# Exercise brief
Repeat the lines below word for word, beginning at the line that contains "dieselvoertuigen, wat zorgt voor een" and stopping after the line that contains "slimme laadstrategieën, zoals opladen".

Page images with extracted text

################

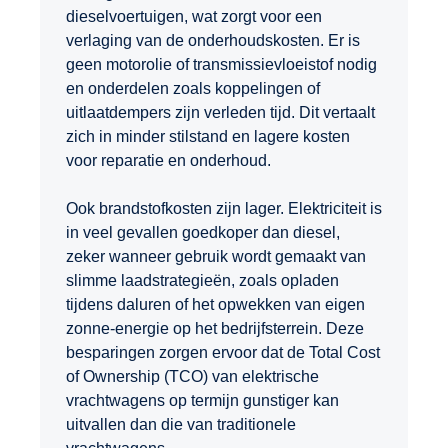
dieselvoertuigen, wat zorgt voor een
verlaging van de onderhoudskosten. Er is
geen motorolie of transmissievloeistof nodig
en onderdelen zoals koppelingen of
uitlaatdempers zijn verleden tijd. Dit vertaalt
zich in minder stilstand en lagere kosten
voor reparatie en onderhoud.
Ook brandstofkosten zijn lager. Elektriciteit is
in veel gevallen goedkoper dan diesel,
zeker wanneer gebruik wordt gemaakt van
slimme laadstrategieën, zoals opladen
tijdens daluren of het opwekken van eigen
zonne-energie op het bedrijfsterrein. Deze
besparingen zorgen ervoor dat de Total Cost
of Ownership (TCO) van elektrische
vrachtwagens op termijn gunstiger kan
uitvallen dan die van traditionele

################

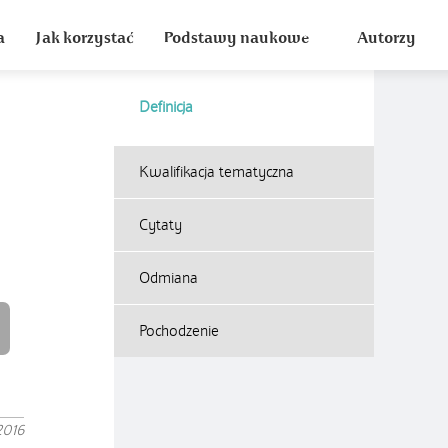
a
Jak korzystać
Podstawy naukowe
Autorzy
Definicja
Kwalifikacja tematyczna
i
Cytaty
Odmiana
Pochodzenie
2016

################

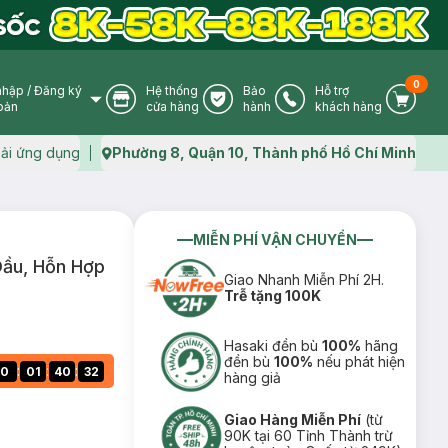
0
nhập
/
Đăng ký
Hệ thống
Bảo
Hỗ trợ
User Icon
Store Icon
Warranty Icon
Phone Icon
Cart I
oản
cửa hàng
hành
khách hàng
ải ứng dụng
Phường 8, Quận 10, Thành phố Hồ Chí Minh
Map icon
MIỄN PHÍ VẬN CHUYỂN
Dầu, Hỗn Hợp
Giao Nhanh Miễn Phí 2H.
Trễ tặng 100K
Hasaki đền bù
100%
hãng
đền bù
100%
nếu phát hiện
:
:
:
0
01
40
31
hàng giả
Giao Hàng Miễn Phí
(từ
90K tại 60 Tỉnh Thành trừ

################

# Exercise solution
dieselvoertuigen, wat zorgt voor een
verlaging van de onderhoudskosten. Er is
geen motorolie of transmissievloeistof nodig
en onderdelen zoals koppelingen of
uitlaatdempers zijn verleden tijd. Dit vertaalt
zich in minder stilstand en lagere kosten
voor reparatie en onderhoud.
Ook brandstofkosten zijn lager. Elektriciteit is
in veel gevallen goedkoper dan diesel,
zeker wanneer gebruik wordt gemaakt van
slimme laadstrategieën, zoals opladen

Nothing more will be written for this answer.